En outre, la Haute Autorité suggère d’étendre les indications des examens par ADNflc aux femmes ayant eu un antécédent de grossesse avec aneuploïdies, ou à celles qui portent (ou dont le conjoint duquel est issu l’enfant porte) une translocation robertsonienne impliquant un chromosome 13, ou encore, en cas de profil de marqueurs sériques maternels évocateurs de trisomie 13 ou 18. Ces trisomies sont les plus communes après la T21 (1 cas pour 15 000 à 1 cas pour 6 000 naissances). Environ «  95 % aboutissent à un décès in utero. Pour les enfants nés vivants, les conséquences sont très lourdes conduisant dans 90 % à un décès la première année. En fonction du mosaïcisme, certains peuvent toutefois atteindre l’âge adulte », est-il précisé. Cette recommandation implique qu’une probabilité de T13 ou de T18 soit indiquée par les laboratoires à l’issue du dépistage combiné du premier trimestre.

Soigner l’information

La HAS souligne enfin la nécessité d’informer, hors situation d’urgence, les femmes enceintespour leur permettre une décision éclairée quant à la réalisation des examens de dépistage et de diagnostic. Les modalités devraient être définies par l’Agence de la biomédecine. « Le droit de ne pas savoir doit aussi être respecté », est-il rappelé. La HAS préconise également la formation des prescripteurs afin de garantir la qualité de l’information délivrée aux familles et l’autonomie des femmes dans la prise de décision, notamment dans le contexte d’augmentation du nombre d’anomalies repérées.
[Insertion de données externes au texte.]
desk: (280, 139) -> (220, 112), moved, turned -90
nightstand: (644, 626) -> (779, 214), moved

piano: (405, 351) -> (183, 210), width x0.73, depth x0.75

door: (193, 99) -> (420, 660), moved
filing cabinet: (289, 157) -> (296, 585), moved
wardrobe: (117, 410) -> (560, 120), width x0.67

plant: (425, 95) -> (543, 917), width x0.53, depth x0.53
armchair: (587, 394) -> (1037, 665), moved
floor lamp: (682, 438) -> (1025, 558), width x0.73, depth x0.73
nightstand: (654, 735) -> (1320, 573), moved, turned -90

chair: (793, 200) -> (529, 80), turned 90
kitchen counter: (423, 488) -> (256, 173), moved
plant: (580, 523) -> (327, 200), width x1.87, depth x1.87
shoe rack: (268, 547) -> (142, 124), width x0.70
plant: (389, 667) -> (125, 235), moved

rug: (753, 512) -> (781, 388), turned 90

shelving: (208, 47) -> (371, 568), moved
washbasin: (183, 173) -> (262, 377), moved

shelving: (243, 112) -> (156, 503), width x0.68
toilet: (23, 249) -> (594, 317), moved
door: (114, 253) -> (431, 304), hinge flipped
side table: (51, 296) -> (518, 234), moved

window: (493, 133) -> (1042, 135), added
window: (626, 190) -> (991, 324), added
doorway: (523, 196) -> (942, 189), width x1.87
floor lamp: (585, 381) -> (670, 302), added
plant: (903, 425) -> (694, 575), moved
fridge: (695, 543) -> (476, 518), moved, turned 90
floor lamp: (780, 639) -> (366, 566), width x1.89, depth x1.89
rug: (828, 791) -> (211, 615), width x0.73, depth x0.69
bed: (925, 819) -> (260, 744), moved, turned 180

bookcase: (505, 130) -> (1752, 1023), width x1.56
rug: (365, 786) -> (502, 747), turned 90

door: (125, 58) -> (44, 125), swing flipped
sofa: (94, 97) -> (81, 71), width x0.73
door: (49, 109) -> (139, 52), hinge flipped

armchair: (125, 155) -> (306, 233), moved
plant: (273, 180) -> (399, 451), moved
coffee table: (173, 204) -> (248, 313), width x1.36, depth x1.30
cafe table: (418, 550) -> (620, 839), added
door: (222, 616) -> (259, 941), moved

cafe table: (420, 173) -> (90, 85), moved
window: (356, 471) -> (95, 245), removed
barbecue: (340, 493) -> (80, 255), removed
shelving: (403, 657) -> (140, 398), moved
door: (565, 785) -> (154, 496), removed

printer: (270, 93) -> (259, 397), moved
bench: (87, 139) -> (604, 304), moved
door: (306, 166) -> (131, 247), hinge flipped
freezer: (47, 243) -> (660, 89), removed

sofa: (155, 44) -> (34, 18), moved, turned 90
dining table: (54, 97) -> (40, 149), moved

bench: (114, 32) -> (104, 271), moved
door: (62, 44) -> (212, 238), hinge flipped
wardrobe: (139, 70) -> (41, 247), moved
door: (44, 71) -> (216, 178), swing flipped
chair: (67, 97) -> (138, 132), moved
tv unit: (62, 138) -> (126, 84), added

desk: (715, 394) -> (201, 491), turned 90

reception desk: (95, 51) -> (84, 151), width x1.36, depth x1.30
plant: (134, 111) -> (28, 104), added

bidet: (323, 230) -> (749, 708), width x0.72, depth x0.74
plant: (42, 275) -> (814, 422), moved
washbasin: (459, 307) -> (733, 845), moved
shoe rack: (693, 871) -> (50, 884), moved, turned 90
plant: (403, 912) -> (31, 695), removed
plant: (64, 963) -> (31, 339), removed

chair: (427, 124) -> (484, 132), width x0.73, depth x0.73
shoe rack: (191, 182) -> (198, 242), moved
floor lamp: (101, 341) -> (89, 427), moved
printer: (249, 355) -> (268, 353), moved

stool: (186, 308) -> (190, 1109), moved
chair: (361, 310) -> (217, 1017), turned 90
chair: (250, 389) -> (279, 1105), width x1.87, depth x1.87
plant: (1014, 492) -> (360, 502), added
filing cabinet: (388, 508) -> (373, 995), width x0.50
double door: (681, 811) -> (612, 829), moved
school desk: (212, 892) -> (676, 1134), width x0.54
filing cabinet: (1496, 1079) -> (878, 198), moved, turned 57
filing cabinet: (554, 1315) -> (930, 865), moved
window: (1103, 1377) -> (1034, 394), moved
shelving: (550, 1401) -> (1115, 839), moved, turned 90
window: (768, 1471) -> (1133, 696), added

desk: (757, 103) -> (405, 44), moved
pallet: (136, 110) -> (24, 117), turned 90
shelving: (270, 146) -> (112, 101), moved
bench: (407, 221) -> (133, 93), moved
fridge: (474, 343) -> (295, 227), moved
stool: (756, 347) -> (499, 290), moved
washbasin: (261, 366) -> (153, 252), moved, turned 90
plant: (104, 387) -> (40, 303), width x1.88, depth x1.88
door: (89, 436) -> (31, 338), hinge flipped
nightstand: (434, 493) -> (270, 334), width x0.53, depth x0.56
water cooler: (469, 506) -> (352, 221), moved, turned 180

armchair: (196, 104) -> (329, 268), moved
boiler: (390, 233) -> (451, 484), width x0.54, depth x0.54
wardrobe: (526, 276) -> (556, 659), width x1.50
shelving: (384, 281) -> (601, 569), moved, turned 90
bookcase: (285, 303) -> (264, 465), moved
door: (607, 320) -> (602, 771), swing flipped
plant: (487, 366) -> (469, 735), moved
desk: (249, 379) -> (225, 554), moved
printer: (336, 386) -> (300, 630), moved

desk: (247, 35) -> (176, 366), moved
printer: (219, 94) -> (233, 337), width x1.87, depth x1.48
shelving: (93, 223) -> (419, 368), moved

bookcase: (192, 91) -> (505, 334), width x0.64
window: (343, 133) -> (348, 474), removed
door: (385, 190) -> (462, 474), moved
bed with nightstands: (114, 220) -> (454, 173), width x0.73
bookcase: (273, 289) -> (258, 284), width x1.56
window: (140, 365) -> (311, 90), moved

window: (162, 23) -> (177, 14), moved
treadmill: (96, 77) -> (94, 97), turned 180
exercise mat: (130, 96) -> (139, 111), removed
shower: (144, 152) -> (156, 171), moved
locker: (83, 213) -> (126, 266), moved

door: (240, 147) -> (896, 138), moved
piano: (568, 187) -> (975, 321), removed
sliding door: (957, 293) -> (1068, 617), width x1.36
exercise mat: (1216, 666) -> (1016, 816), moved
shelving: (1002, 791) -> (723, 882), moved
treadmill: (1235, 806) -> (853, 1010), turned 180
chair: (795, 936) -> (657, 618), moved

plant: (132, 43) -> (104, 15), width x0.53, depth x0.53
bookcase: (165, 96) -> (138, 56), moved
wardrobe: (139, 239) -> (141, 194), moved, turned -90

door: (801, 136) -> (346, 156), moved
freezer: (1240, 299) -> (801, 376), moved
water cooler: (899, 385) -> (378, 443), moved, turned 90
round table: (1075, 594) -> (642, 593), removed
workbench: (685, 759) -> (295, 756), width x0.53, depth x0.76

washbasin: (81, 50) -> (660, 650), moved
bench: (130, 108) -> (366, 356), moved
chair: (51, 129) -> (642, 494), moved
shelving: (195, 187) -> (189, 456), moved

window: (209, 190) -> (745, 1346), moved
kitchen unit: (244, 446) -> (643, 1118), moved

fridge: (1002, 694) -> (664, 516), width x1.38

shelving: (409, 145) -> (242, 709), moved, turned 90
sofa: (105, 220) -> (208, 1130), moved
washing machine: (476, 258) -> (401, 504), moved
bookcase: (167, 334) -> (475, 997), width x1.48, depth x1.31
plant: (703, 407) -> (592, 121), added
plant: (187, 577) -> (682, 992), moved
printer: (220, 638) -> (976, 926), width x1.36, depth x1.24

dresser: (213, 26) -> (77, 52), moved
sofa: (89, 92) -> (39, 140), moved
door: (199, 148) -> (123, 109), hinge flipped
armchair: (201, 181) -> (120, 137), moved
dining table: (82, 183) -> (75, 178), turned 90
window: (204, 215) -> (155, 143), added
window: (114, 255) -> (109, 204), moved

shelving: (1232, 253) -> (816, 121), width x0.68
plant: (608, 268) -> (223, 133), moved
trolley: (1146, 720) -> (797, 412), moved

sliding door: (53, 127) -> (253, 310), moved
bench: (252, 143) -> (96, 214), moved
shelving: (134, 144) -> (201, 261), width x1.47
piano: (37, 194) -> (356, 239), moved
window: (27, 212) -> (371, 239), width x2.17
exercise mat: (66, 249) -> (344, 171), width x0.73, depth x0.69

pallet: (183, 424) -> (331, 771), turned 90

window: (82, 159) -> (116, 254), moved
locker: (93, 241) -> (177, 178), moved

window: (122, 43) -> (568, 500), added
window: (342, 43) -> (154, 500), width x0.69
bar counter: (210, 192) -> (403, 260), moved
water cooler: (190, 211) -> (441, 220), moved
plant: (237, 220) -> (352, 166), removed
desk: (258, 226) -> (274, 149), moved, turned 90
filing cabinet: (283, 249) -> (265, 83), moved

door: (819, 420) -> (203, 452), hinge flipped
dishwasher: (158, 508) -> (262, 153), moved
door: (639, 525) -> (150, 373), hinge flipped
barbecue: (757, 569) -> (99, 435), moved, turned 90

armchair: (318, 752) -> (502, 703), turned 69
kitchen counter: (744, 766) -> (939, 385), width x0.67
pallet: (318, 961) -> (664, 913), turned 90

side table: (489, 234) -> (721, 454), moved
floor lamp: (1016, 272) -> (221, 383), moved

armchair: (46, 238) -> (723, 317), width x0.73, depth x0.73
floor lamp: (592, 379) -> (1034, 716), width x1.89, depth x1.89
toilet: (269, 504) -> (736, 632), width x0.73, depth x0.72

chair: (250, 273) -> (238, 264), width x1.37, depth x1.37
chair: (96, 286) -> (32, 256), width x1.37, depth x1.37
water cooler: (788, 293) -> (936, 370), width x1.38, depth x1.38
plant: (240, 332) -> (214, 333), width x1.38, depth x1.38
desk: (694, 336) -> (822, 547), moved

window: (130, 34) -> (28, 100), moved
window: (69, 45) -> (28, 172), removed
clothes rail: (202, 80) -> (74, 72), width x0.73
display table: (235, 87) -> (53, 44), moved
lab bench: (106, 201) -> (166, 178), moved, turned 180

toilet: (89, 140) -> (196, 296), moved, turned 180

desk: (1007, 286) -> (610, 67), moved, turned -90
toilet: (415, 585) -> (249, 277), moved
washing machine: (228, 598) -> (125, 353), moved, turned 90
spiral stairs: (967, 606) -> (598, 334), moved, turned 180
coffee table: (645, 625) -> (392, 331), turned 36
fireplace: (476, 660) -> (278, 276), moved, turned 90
Ce temps dédié à l’information sur le dépistage, prévu dans le parcours de soins de la femme enceinte, doit être sanctuarisé par une juste rémunération pour les praticiens. La HAS insiste enfin sur l’importance de proposer ces mêmes informations et dépistages à toutes les femmes sur l’ensemble du territoire, alors qu’aujourd’hui persistent de très fortes inégalités en termes de recours au DPNI, d’utilisation des marqueurs sériques maternels, et de délivrance de l’information.